Une bonne hygiène de vie est indispensable
Le psoriasis ne se résume pas à un problème de peau, il peut avoir des répercussions sérieuses sur l’organisme. Et une bonne hygiène de vie a le pouvoir de l’apaiser. Le Pr Wolf-Henning Boehncke, médecin-chef du service de dermatologie des Hôpitaux universitaires de Genève, donne ces quelques conseils.
- Surveiller sa ligne: Un problème d’obésité est souvent rencontré en cas de psoriasis. Le surpoids est-il la cause ou la conséquence de la maladie? Des études sont en cours pour le déterminer, mais sans hésiter, le médecin conseille de normaliser son poids. En plus des bénéfices sur l’état général, cela agira sur l’efficacité du traitement anti-psoriasis.
- Ne pas fumer: Parce qu’il favorise les processus inflammatoires, le tabac est particulièrement déconseillé en cas de psoriasis.
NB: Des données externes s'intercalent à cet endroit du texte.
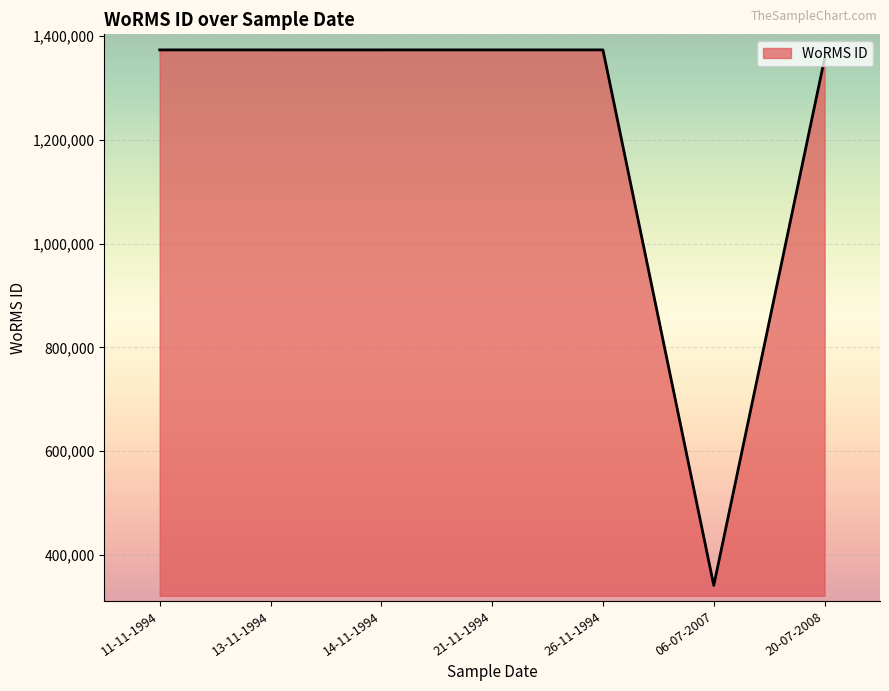

Approximately how many times larger is the value at 11-11-1994 compared to 06-07-2007?

4.0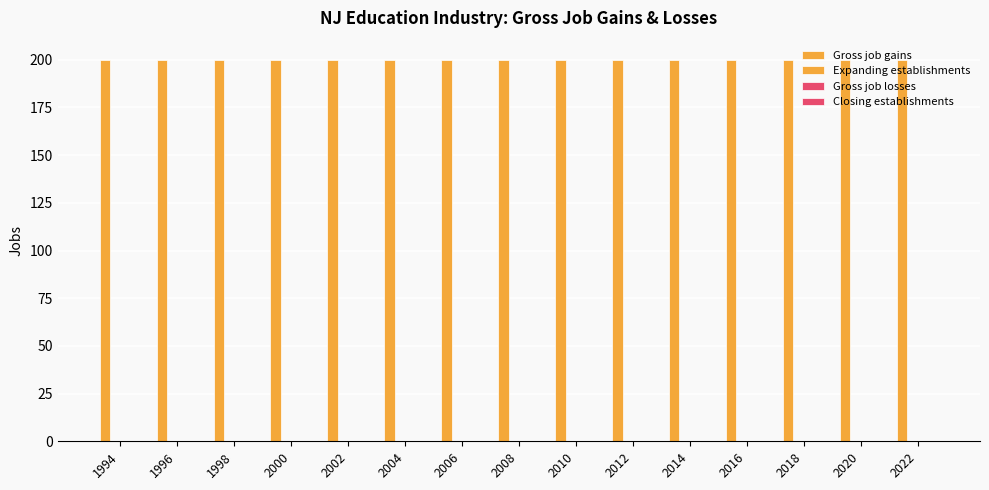

What is the highest value of the Gross job gains series?

200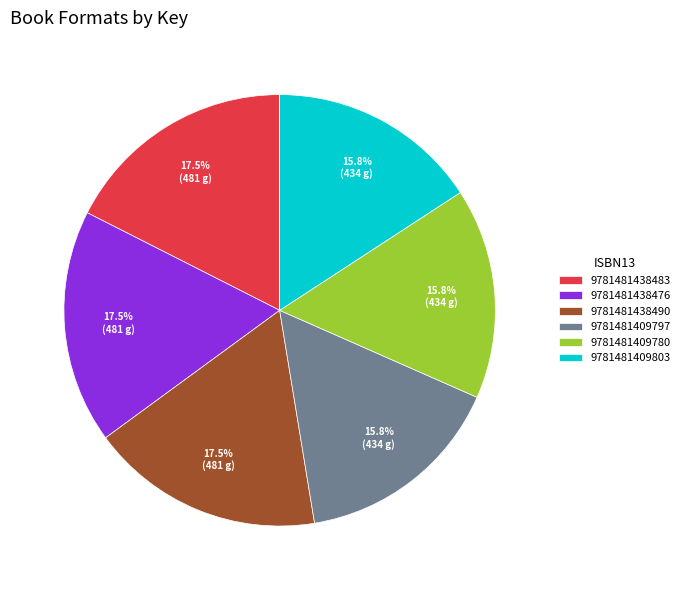

Between 9781481409797 and 9781481438483, which is larger?

9781481438483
- Dompter le stress: Le trop-plein de stress est un facteur déclenchant des poussées de psoriasis. Adopter des stratégies pour mieux gérer les situations éprouvantes est donc essentiel.
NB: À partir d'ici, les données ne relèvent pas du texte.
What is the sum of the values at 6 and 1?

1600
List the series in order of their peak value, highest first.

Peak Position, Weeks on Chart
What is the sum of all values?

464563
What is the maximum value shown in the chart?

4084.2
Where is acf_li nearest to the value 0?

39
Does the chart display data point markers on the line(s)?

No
- Jouer un rôle actif dans le traitement: «Je me marie dans deux mois», «Je peux prendre le temps qu’il faut», «Je ne supporte plus les crèmes»: parler sincèrement à son médecin de ses souhaits et des problèmes éventuels liés aux soins permet d’adapter au mieux le traitement.
Remèdes révolutionnaires
Mais peut-être pas pour toujours… «Nous disposons depuis les années 2000 de traitements révolutionnaires: des médicaments biologiques créés à partir d’anticorps capables de neutraliser les interleukines à l’origine de l’inflammation», reprend le Dr Conrad. Ce traitement, principalement réservé aux cas sévères de psoriasis en plaques, a vu une nouvelle génération arriver en avril dernier. Il s’agit d’injections capables d’éteindre l’interleukine 17, sans doute l’un des agents inflammatoires les plus féroces. «Les premiers résultats sont spectaculaires, tant dans l’atténuation des symptômes qu’au niveau de la vitesse d’action», se réjouit le spécialiste.
A noter que dans la majorité des cas – ceux dont les lésions touchent moins de 10% de la surface du corps – le traitement classique est l’application de pommades concentrées en corticoïdes et en dérivés de vitamine D, doublées de crème réhydratante. Des séances de photothérapie peuvent compléter ce traitement.
Reste que tous les psoriasis, les formes rares en particulier, n’ont pas livré leurs secrets, ni trouvé leur traitement. «La génétique a encore plusieurs défis à relever, confirme le Dr Conrad. L’objectif ultime est de pouvoir un jour repérer dans le sang les marqueurs génétiques propres à chaque patient pour pouvoir lui prodiguer un traitement personnalisé, donc parfaitement adapté.»